Donnerstag, 14. Oktober 2010
Schaut nicht weg! Ein persönliches Zeugnis
„Sexuelle Gewalt gegen Kinder ist ein Thema, das die Gesellschaft erschüttert. [...] Stephanie zu Guttenberg ist der festen Überzeugung: Wir alle können etwas tun. Ihr Buch ,Schaut nicht weg!' ist ein Aufruf und ein persönliches Zeugnis.
Frau zu Guttenberg, Sie [...] engagieren sich zum Schutz der Kinder persönlich.
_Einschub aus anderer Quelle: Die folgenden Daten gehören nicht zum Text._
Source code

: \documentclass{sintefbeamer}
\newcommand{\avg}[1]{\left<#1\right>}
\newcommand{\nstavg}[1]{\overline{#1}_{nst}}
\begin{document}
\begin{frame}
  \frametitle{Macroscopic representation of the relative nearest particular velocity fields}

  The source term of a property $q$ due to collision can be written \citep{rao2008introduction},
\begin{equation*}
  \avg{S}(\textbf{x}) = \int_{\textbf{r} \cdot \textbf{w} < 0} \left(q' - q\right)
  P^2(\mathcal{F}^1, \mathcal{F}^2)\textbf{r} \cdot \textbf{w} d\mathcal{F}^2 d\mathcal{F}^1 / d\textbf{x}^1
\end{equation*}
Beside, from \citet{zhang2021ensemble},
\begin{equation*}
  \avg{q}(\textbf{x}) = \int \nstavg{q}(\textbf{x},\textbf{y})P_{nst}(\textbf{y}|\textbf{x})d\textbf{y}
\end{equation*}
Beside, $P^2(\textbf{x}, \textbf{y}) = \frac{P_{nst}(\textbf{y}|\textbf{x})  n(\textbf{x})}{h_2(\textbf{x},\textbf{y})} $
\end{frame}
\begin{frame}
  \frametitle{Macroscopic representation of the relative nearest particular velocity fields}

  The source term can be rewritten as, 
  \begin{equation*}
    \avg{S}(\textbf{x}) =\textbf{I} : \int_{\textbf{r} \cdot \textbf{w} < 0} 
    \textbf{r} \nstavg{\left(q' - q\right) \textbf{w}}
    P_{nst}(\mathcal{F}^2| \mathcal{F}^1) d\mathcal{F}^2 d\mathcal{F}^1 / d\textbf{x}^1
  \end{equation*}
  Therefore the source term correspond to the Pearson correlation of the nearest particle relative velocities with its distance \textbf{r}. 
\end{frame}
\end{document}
Wie kam es dazu?
Als ich angefragt wurde und mich umfassend in das Thema eingelesen habe, war ich schon entsetzt [...] Ich bin auch gut vernetzt und somit in einer optimalen Position, [...] Spenden eintreiben zu können. [...] Und die Möglichkeit, sich in einem [...] professionellen Team dieser Herausforderung zu stellen, war für mich auch ein wichtiger Punkt.“
So weit ein Auszug aus einem Interview mit der Ministergattin aus „lebenswert. körper geist seele“, Ausgabe 2/2010, die mir heute in die Hände fiel. Schon interessant, was Journalisten heutzutage als „ein persönliches Zeugnis“ gilt. Ich meine, ich hab ja nichts dagegen, wenn eine Politikergattin sich irgendwelchen Wohltätigkeitszwecken zuwendet, die grade en vogue sind. Das muss wohl so sein, das war schon vor hundert Jahren so und ist heute auch nicht besser. Aber warum muss solch ein Akt braver, gedankenloser gesellschaftlicher Anpassung immer mit einem Adjektiv versehen werden, das gerade das Gegenteil dessen ausdrückt, was Sache ist?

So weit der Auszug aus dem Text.